■ **GIVEN TASK**
Arrange the lines below as a Markdown table with the columns "Number" and "Text": each line gets its own row, numbered in order, and blank lines are omitted.

■ **RECORDS FOR THIS EXERCISE**

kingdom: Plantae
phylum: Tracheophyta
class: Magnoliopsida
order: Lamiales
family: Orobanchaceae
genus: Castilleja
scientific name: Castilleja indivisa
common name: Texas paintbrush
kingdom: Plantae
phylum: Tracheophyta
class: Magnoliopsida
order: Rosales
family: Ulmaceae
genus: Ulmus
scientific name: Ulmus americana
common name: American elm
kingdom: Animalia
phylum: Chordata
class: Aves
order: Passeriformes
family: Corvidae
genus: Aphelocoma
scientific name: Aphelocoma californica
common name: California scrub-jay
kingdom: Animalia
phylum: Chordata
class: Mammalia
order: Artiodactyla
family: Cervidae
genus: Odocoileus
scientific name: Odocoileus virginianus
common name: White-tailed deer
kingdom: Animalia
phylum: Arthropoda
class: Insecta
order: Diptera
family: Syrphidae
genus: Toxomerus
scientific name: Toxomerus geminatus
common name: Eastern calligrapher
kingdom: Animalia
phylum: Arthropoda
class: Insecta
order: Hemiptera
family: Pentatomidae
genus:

■ **RESULT OF THIS EXERCISE**
| Number | Text |
|---|---|
| 1 | kingdom: Plantae |
| 2 | phylum: Tracheophyta |
| 3 | class: Magnoliopsida |
| 4 | order: Lamiales |
| 5 | family: Orobanchaceae |
| 6 | genus: Castilleja |
| 7 | scientific name: Castilleja indivisa |
| 8 | common name: Texas paintbrush |
| 9 | kingdom: Plantae |
| 10 | phylum: Tracheophyta |
| 11 | class: Magnoliopsida |
| 12 | order: Rosales |
| 13 | family: Ulmaceae |
| 14 | genus: Ulmus |
| 15 | scientific name: Ulmus americana |
| 16 | common name: American elm |
| 17 | kingdom: Animalia |
| 18 | phylum: Chordata |
| 19 | class: Aves |
| 20 | order: Passeriformes |
| 21 | family: Corvidae |
| 22 | genus: Aphelocoma |
| 23 | scientific name: Aphelocoma californica |
| 24 | common name: California scrub-jay |
| 25 | kingdom: Animalia |
| 26 | phylum: Chordata |
| 27 | class: Mammalia |
| 28 | order: Artiodactyla |
| 29 | family: Cervidae |
| 30 | genus: Odocoileus |
| 31 | scientific name: Odocoileus virginianus |
| 32 | common name: White-tailed deer |
| 33 | kingdom: Animalia |
| 34 | phylum: Arthropoda |
| 35 | class: Insecta |
| 36 | order: Diptera |
| 37 | family: Syrphidae |
| 38 | genus: Toxomerus |
| 39 | scientific name: Toxomerus geminatus |
| 40 | common name: Eastern calligrapher |
| 41 | kingdom: Animalia |
| 42 | phylum: Arthropoda |
| 43 | class: Insecta |
| 44 | order: Hemiptera |
| 45 | family: Pentatomidae |
| 46 | genus: |